Guide To Calculating Costs And Profits For Your Financial Model Consulting Agency
How to Calculate Costs and Profits for Your Financial Model Consulting Agency
Running a financial model consulting agency is genuinely exciting work. You help businesses make sense of their numbers, plan for the future, and attract investment. But here is the irony that trips up a lot of agency owners: they are brilliant at building financial models for clients and yet struggle to keep a clear handle on their own costs and profitability.
If that sounds familiar, this guide is for you.
We will walk through everything you need to know to measure your agency’s financial health, from understanding the right benchmarks to calculating billable employee costs, gross margins, and net profit. No jargon overload, no fluff. Just a practical, step-by-step breakdown you can actually use.
Why Profitability Tracking Is Non-Negotiable
Most consulting agencies start small. One or two consultants, a handful of clients, and a spreadsheet that just about holds everything together. But as your reputation grows, so does your client roster, and suddenly you need more people, more software, and more infrastructure to keep up.
That growth is a great problem to have. But it creates a real financial management challenge. Costs multiply faster than you expect. Revenue arrives in lumpy, irregular cycles. And if you are not tracking your margins carefully, you can easily end up “busy but not profitable.”
The agencies that scale well are the ones that treat their own financials with the same rigor they apply to their clients’ work. That means knowing your profitability benchmarks, measuring them regularly, and making decisions based on what the numbers actually tell you.

• [Raw records]
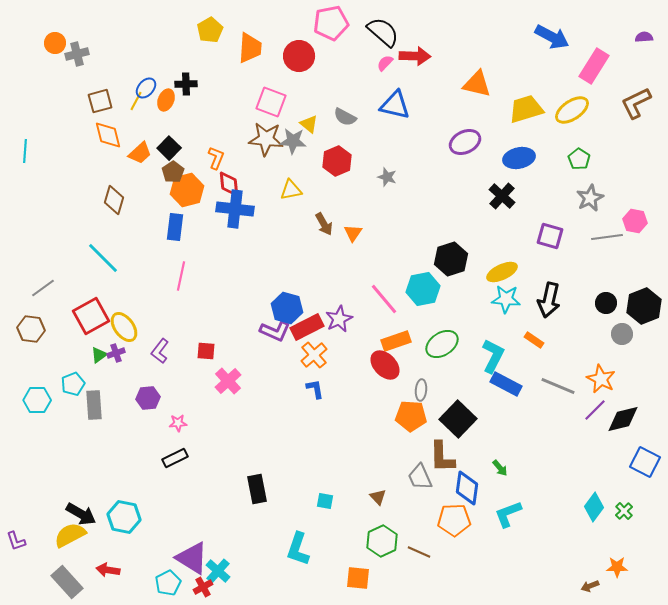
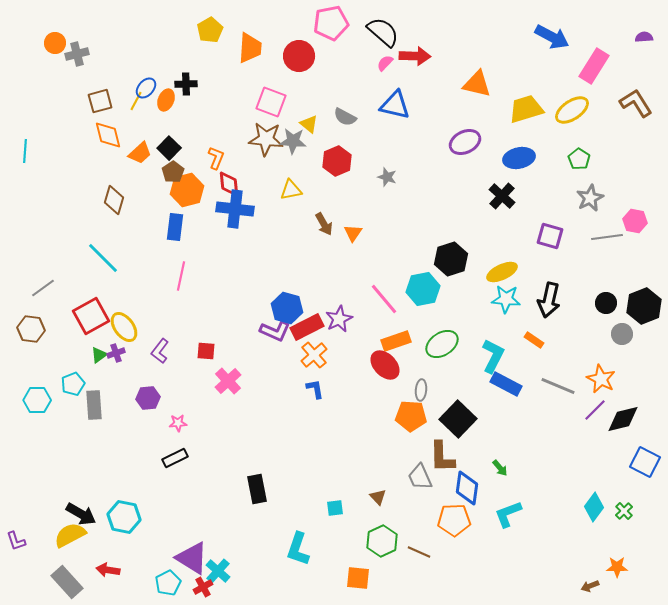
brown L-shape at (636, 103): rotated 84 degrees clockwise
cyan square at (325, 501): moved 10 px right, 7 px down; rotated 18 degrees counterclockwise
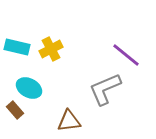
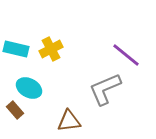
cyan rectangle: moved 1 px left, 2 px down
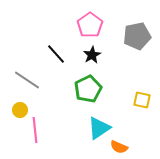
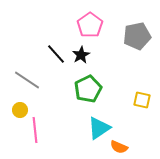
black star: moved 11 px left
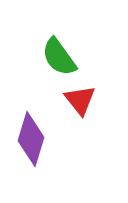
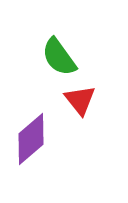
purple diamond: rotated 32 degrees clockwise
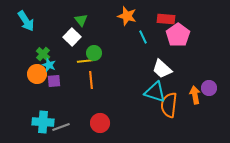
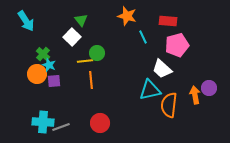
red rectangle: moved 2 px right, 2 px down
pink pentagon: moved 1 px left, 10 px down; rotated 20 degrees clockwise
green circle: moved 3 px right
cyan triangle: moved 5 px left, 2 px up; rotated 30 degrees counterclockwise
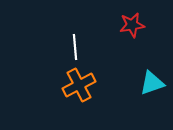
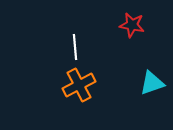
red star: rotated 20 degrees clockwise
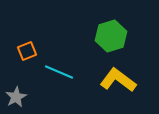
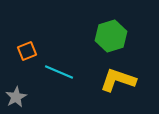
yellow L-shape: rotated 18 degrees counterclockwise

• [Task list]
1. Answer these about the agency profitability guide:
(a) What do many agency owners struggle to keep a clear handle on?
(b) In what kind of cycles does revenue arrive?
(c) What do the agencies that scale well treat with the same rigor they apply to their clients' work?
2. Output word for word the part of the agency profitability guide that begins at the words "That growth is" and ends after "actually tell you.".

• [Replies]
1.
(a) Their own costs and profitability.
(b) Lumpy, irregular cycles.
(c) Their own financials.

2.
That growth is a great problem to have. But it creates a real financial management challenge. Costs multiply faster than you expect. Revenue arrives in lumpy, irregular cycles. And if you are not tracking your margins carefully, you can easily end up “busy but not profitable.”
The agencies that scale well are the ones that treat their own financials with the same rigor they apply to their clients’ work. That means knowing your profitability benchmarks, measuring them regularly, and making decisions based on what the numbers actually tell you.